Alicante Benidorm

A bright bridge for Benidorm

Business owners in Benidorm breathed a sigh of relief as the extended Bank Holiday weekend, which ended last Monday, brought some welcome brightness to a year of financial gloom.


Thousands of visitors flocked to the resort over the four days, which included, a Valencian Communidad holiday on Friday and the Dia de La Hispanidad, National day on Monday, taking advantage of warm weather, relatively quiet beaches and a warm welcome from the hospitality venues which were able to open.

Although, only 36 out of Benidorm’s 140 hotels are currently operating, those that were open reported occupancy levels of 95% or more, with some even posting the No Vacancies signs, according to Hosbec president Toni Mayor.

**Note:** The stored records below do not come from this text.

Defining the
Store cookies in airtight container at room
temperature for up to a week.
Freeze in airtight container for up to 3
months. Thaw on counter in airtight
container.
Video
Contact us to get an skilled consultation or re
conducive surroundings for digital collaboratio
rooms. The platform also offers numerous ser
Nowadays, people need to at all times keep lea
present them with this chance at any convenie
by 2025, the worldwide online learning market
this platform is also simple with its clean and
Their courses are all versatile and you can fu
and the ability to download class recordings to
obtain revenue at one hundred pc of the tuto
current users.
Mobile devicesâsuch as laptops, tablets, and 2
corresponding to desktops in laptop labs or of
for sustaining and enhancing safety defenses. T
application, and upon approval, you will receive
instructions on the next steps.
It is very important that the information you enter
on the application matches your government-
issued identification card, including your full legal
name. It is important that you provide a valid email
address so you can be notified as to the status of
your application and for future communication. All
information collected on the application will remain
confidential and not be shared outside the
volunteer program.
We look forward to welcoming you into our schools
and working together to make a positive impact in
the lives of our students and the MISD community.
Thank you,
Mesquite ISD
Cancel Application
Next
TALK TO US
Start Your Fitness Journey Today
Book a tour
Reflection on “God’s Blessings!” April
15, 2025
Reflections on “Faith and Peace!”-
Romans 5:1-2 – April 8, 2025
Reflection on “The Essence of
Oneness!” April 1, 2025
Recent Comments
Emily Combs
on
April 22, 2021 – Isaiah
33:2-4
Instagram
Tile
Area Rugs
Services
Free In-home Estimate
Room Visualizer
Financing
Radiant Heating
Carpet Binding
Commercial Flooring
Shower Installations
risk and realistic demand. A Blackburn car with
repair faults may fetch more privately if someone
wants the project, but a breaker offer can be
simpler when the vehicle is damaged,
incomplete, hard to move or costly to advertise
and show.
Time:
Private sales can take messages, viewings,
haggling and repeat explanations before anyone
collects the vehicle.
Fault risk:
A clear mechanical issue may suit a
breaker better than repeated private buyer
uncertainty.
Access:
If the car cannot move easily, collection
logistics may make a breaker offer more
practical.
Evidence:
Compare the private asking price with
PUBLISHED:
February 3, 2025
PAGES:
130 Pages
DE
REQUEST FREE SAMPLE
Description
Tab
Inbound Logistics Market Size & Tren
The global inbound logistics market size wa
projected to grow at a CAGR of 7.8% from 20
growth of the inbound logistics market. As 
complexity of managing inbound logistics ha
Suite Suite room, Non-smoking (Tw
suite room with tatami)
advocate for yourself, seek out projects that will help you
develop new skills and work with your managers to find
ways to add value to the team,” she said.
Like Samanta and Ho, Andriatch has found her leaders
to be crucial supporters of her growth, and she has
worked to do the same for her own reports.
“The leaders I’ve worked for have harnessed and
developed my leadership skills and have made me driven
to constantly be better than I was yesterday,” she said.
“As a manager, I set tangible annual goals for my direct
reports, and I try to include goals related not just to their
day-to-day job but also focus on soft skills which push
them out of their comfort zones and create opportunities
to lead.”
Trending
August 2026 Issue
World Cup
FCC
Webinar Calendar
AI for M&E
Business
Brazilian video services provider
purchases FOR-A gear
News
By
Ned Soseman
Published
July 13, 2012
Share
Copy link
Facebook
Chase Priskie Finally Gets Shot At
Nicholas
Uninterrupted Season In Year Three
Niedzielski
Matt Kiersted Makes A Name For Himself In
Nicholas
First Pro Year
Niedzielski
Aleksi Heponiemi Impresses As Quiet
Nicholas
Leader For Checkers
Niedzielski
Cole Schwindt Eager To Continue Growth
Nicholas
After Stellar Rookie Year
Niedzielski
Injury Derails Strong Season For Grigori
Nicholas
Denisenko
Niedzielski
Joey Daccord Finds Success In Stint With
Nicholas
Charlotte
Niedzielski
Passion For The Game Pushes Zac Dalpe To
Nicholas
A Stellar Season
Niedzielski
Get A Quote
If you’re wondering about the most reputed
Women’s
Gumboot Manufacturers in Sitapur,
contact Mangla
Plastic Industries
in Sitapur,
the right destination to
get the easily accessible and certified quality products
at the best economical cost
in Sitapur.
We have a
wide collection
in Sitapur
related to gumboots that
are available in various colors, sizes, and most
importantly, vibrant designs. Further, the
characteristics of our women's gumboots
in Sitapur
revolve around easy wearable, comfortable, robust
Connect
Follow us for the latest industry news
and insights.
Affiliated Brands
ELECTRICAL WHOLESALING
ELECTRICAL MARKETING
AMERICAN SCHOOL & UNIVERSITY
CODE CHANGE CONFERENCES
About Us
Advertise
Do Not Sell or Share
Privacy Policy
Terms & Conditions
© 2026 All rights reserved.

The Benidorm Hotels association boss, said, “It has been a very good bridge despite the situation and the fact that there is no foreign tourism or Imserso,” referring to the fact that the two bank holidays fell either side of the weekend, forming a Puente, or bridge, allowing people from the cities to take enjoy a long weekend without using up annual leave.

Footfall along the main thoroughfares of the resort and the Mirador del Mediterraneo viewpoint was heavier than expected and by a Sunday evening, a total of almost 34,000 people had reserved a place on the beaches, which are still segregated owing to current Coronavirus restrictions.

President of Abreca (Association of Bars, Restaurants and Cafeterias of Benidorm), Javier del Castillo, also expressed his satisfaction, noting that although traditional weekend visitors from Madrid were unable to leave their province, owing to a localised State of Emergency introduced by Prime Minister Sanchez.

“Many people have come this bridge and the restaurants and bars with their terraces have been full and we had a lot of reservations”, he said, “the businessmen have worked hard and in general we are very happy”, he added.

The only disappointing aspect of the weekend could be seen in the Rincon de Loix area of Benidorm.

Here, an area is locally known as the ‘Guiri’ or ‘English zone’, more than 90% of businesses remain closed due to the lack of holidaymakers from the UK, where a 14 day quarantine period is still required for returning tourists.